聞いていないことまで、ヒロシはペラペラとよく喋る。昔からそうだ。自分のプライベートを、隠し立てしない。そのぶん人の秘密まで、うっかり喋ってしまう傾向にあった。
「なんで離婚したの?」
「おっ、それ聞いちゃう? 早い話が、愛想を尽かされたの。俺、家のことなぁんもしなかったし、しかも両親と同居だしさ。子育てのことでお袋と揉めたりしてたらしいんだけど、小さいことでごちゃごちゃうるせぇなと思ってた。そういうのが積もり積もって、もうアンタとはやってけないってなったわけ」
「なるほど、それはヒロシが悪いね」
「分かってるってば。俺だってね、反省もしたし後悔もしたよ。まぁ、先に立たずってやつだけど」
そう言うと、ヒロシは弱ったように笑ってみせた。元気だけが取り柄だったガキ大将も、複雑な表情をするようになったものだ。
「おじさんとおばさんは、元気?」
「元気すぎるくらいだな。仕入れや配達なんかは俺がするけど、客受けはあの二人のほうがいいから」
「長年のお馴染みが多いもんね」
ヒロシの両親とは、明日美も顔見知りだ。会えば必ず声をかけられ、騒ぎ立てられるに違いないから、この街に戻ってからもあえて八百久の前は通らないようにしている。
悪い人ではないのだが、あそこのおばさんは思い込みが激しい。自分の物差しを人にあてがって、勝手に怒ったり同情したりする。ヒロシの元妻が苦労したのは、分からぬでもない。
「そういえば、私が帰ってること言いふらさなかったんだね」
「えっ、誰が?」
「アンタ以外に誰がいるってのよ」
ヒロシのお節介は、母親譲り。彼に知られたからにはすぐに連絡が回り、かつての同級生たちが押しかけてくると思っていた。
でも現実には、そうなっていない。明日美の身辺は、その件にかぎっては静かなものだ。
「そりゃあ、タカエに怒られたからな」
「タカエに?」
ヒロシと同じく、タカエも小中の同級生だ。明日美とは一番仲がよかったし、十年前の事故の後には心配して連絡もくれた。でも細やかな気遣いが当時の明日美には負担に感じられ、すっかり音信不通になってしまっていた。
「そう、まず真っ先にタカエに知らせてやんなきゃと思って電話したら、どやしつけられて、そっとしといてやれって言われてさ。その気になったら明日美は自分から連絡してくるから、それまで待つって」
「そっか」
目頭が、ほんのりと熱を持つ。長年不義理を重ねてきて、もうとっくに見限られていると思っていたが、明日美を信じて待ってくれている友達がいた。時次郎が倒れたこともとっくに耳に入っているだろうに、十年前と同じ失敗を繰り返してはいけないと、我慢しているのだろう。
「もうちょっと気持ちが落ちついてからでいいからさ、連絡してやれよ。喜ぶから」
「その前に、めちゃくちゃ怒られそうだけど」
「怒られとけよ。お前、本当にちょっとひどいから」
人の厚意を遮断して頑なになっていたことを、「ちょっとひどい」で済ませるヒロシもお人好しだ。

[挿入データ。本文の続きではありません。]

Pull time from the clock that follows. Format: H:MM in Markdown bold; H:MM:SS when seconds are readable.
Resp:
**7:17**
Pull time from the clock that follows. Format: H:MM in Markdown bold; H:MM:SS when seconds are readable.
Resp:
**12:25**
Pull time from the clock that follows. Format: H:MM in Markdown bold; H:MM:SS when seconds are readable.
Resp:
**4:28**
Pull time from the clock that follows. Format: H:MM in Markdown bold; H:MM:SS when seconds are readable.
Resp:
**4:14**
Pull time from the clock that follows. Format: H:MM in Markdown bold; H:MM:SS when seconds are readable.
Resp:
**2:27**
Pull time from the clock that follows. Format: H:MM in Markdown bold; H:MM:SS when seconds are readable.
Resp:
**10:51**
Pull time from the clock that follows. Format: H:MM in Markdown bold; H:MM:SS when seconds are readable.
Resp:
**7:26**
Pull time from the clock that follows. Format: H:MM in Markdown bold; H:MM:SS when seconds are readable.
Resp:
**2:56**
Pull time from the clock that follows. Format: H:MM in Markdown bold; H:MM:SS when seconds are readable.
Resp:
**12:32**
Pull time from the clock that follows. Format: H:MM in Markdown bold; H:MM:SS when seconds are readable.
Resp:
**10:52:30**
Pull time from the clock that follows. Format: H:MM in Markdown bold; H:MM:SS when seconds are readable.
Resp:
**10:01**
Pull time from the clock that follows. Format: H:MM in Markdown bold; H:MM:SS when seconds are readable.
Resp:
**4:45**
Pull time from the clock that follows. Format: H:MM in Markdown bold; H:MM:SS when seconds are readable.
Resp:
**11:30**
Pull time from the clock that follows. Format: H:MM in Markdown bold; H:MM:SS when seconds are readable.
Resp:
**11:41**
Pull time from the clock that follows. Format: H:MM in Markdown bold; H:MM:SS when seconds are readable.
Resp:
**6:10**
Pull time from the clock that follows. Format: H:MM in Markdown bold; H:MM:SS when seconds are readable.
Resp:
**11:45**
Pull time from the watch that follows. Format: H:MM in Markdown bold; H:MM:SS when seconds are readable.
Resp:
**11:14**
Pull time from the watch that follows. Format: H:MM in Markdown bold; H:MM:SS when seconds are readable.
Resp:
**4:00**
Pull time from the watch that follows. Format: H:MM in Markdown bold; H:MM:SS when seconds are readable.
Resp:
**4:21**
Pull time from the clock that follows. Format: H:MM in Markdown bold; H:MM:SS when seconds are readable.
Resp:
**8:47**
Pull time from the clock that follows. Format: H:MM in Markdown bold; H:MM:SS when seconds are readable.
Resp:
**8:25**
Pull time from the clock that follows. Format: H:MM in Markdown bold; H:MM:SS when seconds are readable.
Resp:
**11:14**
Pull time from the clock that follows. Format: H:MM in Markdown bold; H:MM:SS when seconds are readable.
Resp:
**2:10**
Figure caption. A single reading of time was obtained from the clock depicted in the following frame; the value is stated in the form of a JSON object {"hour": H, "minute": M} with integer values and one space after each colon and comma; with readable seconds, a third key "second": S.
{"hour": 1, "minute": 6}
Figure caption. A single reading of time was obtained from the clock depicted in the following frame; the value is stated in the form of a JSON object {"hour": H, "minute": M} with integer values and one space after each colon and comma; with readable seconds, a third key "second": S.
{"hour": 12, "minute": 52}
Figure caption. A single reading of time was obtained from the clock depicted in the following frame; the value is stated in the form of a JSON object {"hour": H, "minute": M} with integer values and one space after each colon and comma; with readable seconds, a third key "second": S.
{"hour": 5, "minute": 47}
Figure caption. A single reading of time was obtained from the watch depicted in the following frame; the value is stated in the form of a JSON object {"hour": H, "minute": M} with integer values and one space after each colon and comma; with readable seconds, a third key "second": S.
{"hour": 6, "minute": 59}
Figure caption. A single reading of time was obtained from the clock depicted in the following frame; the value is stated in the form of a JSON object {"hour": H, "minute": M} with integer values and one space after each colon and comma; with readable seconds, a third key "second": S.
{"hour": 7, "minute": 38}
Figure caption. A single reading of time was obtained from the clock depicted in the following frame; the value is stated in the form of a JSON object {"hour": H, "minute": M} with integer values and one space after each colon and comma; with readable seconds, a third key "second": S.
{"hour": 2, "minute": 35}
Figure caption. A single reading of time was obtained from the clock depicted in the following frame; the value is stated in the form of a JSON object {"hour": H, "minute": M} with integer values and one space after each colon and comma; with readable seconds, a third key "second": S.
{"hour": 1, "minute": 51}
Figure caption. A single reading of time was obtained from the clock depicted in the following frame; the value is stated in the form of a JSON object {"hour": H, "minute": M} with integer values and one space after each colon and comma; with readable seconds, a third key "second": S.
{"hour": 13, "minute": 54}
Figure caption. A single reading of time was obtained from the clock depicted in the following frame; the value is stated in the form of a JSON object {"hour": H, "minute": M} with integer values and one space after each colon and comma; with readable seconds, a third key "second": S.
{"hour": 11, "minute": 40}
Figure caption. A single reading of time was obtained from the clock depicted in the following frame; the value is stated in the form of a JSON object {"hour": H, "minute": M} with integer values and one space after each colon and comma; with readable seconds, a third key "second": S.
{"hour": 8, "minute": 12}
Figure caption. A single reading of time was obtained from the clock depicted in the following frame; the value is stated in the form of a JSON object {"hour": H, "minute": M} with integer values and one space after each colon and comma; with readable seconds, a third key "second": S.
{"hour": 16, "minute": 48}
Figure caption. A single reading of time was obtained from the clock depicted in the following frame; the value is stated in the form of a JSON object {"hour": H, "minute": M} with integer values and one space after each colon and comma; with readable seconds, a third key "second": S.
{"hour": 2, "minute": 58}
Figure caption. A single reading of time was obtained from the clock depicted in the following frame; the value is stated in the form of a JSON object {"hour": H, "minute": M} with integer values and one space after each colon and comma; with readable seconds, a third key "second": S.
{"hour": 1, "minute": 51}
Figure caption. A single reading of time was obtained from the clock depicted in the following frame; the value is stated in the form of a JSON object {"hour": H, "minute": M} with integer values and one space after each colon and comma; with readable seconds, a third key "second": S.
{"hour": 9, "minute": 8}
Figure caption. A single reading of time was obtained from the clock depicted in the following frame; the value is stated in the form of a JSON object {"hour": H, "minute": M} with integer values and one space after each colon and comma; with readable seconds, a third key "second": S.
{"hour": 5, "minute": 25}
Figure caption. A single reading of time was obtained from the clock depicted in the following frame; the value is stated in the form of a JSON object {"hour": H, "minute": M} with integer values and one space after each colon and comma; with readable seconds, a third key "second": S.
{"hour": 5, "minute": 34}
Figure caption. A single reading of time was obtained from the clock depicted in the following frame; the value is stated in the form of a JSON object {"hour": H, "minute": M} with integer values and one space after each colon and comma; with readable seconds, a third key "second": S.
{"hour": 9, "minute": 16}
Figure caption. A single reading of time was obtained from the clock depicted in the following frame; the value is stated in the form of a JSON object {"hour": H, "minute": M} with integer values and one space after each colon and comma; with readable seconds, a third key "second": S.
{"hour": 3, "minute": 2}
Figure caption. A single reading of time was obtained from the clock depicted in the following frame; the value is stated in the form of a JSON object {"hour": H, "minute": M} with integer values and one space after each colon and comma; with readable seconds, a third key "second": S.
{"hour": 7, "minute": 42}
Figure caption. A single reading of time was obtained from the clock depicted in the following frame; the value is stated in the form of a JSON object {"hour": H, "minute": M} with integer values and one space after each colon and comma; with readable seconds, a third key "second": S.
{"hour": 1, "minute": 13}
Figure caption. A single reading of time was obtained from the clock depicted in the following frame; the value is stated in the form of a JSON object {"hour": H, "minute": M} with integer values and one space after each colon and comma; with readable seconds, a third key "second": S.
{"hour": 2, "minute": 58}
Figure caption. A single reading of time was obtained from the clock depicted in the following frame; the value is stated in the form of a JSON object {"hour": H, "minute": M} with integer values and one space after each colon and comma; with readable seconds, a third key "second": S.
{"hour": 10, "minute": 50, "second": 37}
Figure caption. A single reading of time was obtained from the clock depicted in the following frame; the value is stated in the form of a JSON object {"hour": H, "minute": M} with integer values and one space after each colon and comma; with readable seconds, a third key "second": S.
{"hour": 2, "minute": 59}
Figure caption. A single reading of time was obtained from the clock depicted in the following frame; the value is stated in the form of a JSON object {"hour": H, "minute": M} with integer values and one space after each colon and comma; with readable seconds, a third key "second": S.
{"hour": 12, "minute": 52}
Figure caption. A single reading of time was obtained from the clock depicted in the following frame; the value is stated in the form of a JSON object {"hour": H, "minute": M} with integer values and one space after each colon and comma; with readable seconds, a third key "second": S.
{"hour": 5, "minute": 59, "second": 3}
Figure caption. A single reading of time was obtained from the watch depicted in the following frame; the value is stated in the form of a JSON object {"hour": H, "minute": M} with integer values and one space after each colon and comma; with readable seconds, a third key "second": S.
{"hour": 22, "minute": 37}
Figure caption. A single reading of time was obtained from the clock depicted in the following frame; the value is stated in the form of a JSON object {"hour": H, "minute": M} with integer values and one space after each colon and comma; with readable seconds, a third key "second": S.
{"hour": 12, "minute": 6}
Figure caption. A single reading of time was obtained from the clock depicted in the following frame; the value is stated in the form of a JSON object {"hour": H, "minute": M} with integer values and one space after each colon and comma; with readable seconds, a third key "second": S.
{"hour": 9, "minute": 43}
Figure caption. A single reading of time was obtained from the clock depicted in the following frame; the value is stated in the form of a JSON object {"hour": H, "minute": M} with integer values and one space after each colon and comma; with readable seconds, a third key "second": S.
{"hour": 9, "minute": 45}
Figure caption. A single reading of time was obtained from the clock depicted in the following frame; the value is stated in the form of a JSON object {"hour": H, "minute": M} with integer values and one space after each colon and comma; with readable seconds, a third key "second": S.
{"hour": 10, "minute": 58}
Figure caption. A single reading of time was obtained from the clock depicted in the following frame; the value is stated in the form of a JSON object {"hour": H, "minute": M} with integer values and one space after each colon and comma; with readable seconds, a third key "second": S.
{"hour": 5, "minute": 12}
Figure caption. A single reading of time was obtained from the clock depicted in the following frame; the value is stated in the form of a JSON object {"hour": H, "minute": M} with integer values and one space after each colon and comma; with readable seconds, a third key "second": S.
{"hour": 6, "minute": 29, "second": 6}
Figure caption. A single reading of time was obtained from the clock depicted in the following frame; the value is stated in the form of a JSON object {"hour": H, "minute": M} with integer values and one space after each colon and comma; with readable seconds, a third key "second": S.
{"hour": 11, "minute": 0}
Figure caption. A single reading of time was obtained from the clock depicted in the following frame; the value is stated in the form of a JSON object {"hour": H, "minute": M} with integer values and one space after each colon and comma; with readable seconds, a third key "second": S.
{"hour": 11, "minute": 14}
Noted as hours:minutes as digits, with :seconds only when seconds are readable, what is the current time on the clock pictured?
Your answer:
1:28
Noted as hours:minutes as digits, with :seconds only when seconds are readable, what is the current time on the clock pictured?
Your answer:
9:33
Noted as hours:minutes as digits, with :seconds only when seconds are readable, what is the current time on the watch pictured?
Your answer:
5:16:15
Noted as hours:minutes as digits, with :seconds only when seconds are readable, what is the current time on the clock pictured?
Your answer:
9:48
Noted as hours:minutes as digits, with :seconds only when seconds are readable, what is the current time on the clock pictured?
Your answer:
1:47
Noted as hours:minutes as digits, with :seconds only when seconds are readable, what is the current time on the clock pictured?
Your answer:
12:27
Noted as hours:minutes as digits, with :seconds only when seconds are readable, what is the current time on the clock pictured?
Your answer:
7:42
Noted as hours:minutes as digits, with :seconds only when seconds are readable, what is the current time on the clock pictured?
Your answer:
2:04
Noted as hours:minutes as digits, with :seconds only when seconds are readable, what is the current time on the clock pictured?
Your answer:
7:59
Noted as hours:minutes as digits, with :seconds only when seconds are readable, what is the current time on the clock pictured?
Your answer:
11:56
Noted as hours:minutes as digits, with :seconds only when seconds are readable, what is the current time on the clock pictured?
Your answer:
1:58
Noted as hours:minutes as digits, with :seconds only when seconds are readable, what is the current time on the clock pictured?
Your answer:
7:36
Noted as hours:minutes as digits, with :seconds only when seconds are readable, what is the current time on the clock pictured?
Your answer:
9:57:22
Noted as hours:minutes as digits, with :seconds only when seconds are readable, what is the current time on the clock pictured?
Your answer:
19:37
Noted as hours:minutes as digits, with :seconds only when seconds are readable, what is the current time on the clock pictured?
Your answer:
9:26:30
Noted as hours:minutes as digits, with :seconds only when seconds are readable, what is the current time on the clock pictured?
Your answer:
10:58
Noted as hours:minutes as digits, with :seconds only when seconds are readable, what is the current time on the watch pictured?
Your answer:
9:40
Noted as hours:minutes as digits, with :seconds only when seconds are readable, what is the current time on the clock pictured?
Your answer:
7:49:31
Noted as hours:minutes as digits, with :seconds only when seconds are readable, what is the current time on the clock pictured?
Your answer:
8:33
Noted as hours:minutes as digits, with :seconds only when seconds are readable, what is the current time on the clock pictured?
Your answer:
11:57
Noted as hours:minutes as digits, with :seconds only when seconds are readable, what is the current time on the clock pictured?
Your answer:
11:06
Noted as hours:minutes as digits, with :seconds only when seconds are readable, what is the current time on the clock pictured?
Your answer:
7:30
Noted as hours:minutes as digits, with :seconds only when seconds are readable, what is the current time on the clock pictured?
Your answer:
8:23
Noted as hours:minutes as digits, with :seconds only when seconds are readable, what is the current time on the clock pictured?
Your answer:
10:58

ふと気づけばこんなにも、身の回りには優しさが溢れているというのに。目と耳を塞ぐようにして生きてきたせいで、ちっとも気づけなかった。
「そうだね、ごめん」
「べつに、謝らせたいわけじゃないんだけどさ」
四十二歳、まだ人生の折り返し地点かもしれないが、皆それぞれに疲れている。仕事に家庭、親の病気、自分の健康の不安まで、そりゃあ五十代になれば過去を振り返って「まだまだ若い」と言ってのけてしまえるのだろうけど、それでも確実に削り取られている。
その疲れが人を優しくも、意固地にもしてしまうのだろう。タカエの近況を、明日美は知らない。でもこの十年できっと、様々なことがあったはずだ。
「連絡、してみるよ。久し振りに、タカエの声聞きたい」
「うん、気軽にやってみろ」
少しばかり涙が滲んだが、ジャグジーの湯で顔を洗うふりをしてごまかした。目を開けると、視界はいくぶんクリアになっていた。
なにげなく、ウォータースライダーの行列に目を遣ってみる。順番がきたのか、そこにアヤトの姿はなかった。